Short story: All the Government needs for a wiretap or other secret search is a plausible excuse that the Government may learn something useful with respect to terrorists. That’s all. The type of hurdle you can jump over just by claiming someone once traveled to the Middle East or has an Islamic sounding name. It’s a ridiculously low standard. And remember, this is a secret court whose records are classified and sealed from public view.

So why did Bush order secret wiretaps without getting these easy as pie to obtain warrants? It’s not like the FISA courts were turning down government requests for warrants at an alarming rate after all. In fact, since their inception, they’ve only denied granting the Government the warrants it requested FOUR TIMES in 25 years.

Well, David Sirota, in his blog entry at The Huffington Post tells us why Bush ordered these illegal wiretaps without any judicial oversight:

The answer is obvious, though as yet largely unstated in the mainstream media: because the President was likely ordering surveillance operations that were so outrageous, so unrelated to the War on Terror, and, to put it in Constitutional terms, so “unreasonable” that even a FISA court would not have granted them.

This is no conspiracy theory – all the signs point right to this conclusion. In fact, it would be a conspiracy theory to say otherwise, because it would be ignoring the cold, hard facts that we already know.

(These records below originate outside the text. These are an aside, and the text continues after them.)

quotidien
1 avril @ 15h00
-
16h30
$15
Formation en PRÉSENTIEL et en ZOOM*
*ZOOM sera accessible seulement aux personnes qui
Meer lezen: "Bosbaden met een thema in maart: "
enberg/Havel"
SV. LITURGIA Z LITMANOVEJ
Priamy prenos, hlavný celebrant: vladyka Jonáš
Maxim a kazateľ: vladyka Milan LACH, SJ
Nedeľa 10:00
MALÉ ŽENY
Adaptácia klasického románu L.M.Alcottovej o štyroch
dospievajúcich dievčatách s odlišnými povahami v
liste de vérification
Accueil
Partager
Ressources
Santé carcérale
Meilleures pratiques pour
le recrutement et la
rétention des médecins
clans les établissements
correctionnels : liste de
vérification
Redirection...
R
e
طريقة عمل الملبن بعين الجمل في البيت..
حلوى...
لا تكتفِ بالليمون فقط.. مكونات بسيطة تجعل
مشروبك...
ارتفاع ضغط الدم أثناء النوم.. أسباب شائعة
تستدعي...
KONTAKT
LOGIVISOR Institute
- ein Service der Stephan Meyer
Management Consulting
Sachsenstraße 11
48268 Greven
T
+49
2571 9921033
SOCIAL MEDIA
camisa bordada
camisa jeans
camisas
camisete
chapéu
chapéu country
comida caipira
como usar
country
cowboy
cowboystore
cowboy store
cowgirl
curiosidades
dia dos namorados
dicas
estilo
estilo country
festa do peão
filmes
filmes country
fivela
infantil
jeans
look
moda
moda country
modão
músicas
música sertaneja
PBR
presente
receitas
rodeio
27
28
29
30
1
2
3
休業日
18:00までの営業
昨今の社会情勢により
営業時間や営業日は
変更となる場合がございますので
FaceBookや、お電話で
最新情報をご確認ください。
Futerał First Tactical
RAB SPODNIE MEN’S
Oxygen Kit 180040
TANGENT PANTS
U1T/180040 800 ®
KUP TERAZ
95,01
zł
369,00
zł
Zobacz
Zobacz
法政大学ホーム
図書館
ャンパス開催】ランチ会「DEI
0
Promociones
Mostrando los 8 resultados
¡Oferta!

Two years ago, the New York Times reported that the administration is using the FBI to “collect extensive information on the tactics, training and organization of antiwar demonstrators.” Then, just a few months ago, the Times reported that the FBI “has collected at least 3,500 pages of internal documents in the last several years on a handful of civil rights and antiwar protest groups.” And just this past week, NBC News obtained a 400-page Pentagon document outlining the Bush administration’s surveillance of anti-war peace groups. The report noted that the administration had monitored 1,500 different events (aka. anti-war protests) in just a 10-month period.

These are exactly the kind of surveillance operations even a government-tilted FISA court would reject, and it raises yet more questions: Are these anti-war peace groups the targets of Bush’s warrantless, illegal surveillance operations? Who else has the President been targeting? Has it been his partisan political enemies a la Richard Nixon? Or has he been invading the privacy of unsuspecting citizens in broad sweeps with no probable cause at all?

Have you attended an antiwar demonstration in the last 2 years? Have you written letters to the President or your Congressional representatives denouncing the war or the Bush administration? Do you belong to any groups that seek the withdrawal of American troops from Iraq? Are you a member of the Democratic party, Moveon.org, the ACLU or any other progressive organization? Have you ever posted anything at a liberal blog?

If you answered yes to any of the above, you may be one of the American citizens targeted by these unlawful searches, whether your phone or internet connection has been tapped, or other private records (medical? financial?) searched. You fit the profile of a person for whom a FISA court would not grant the Government a warrant, but one whom Bush and Company might very well like to tabs on.

So, when you hear the bullpuckey talking points from your right wing friends about how Bush was only trying to protect the country from terrorists, be sure and tell them: “Yes. Terrorists like me.”